=== What you have to do ===
Produce a verbatim copy of the entries listed below.

=== Record extracts ===
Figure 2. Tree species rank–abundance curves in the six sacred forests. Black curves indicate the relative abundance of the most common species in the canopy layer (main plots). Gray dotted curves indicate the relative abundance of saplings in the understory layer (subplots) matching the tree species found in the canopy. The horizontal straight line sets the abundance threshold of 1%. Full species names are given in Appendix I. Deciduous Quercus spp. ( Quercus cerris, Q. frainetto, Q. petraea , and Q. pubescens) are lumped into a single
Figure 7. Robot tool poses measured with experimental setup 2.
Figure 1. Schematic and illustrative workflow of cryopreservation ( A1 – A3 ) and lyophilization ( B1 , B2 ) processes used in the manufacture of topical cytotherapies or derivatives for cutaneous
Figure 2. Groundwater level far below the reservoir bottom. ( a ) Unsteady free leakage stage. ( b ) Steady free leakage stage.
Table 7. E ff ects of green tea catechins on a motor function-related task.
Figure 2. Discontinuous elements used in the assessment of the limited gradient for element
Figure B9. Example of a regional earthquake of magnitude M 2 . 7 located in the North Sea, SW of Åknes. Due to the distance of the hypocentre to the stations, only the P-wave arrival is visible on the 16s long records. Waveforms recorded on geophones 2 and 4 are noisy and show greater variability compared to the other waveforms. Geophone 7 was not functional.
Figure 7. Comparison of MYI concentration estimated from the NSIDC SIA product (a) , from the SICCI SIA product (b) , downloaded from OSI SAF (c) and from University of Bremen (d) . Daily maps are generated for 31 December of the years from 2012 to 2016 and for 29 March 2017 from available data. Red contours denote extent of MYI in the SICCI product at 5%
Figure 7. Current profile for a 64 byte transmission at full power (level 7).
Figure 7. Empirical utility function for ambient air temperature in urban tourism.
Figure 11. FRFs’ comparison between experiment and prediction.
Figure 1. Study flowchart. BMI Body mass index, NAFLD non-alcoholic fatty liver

=== Answer for the task ===
Figure 2. Tree species rank–abundance curves in the six sacred forests. Black curves indicate the relative abundance of the most common species in the canopy layer (main plots). Gray dotted curves indicate the relative abundance of saplings in the understory layer (subplots) matching the tree species found in the canopy. The horizontal straight line sets the abundance threshold of 1%. Full species names are given in Appendix I. Deciduous Quercus spp. ( Quercus cerris, Q. frainetto, Q. petraea , and Q. pubescens) are lumped into a single
Figure 7. Robot tool poses measured with experimental setup 2.
Figure 1. Schematic and illustrative workflow of cryopreservation ( A1 – A3 ) and lyophilization ( B1 , B2 ) processes used in the manufacture of topical cytotherapies or derivatives for cutaneous
Figure 2. Groundwater level far below the reservoir bottom. ( a ) Unsteady free leakage stage. ( b ) Steady free leakage stage.
Table 7. E ff ects of green tea catechins on a motor function-related task.
Figure 2. Discontinuous elements used in the assessment of the limited gradient for element
Figure B9. Example of a regional earthquake of magnitude M 2 . 7 located in the North Sea, SW of Åknes. Due to the distance of the hypocentre to the stations, only the P-wave arrival is visible on the 16s long records. Waveforms recorded on geophones 2 and 4 are noisy and show greater variability compared to the other waveforms. Geophone 7 was not functional.
Figure 7. Comparison of MYI concentration estimated from the NSIDC SIA product (a) , from the SICCI SIA product (b) , downloaded from OSI SAF (c) and from University of Bremen (d) . Daily maps are generated for 31 December of the years from 2012 to 2016 and for 29 March 2017 from available data. Red contours denote extent of MYI in the SICCI product at 5%
Figure 7. Current profile for a 64 byte transmission at full power (level 7).
Figure 7. Empirical utility function for ambient air temperature in urban tourism.
Figure 11. FRFs’ comparison between experiment and prediction.
Figure 1. Study flowchart. BMI Body mass index, NAFLD non-alcoholic fatty liver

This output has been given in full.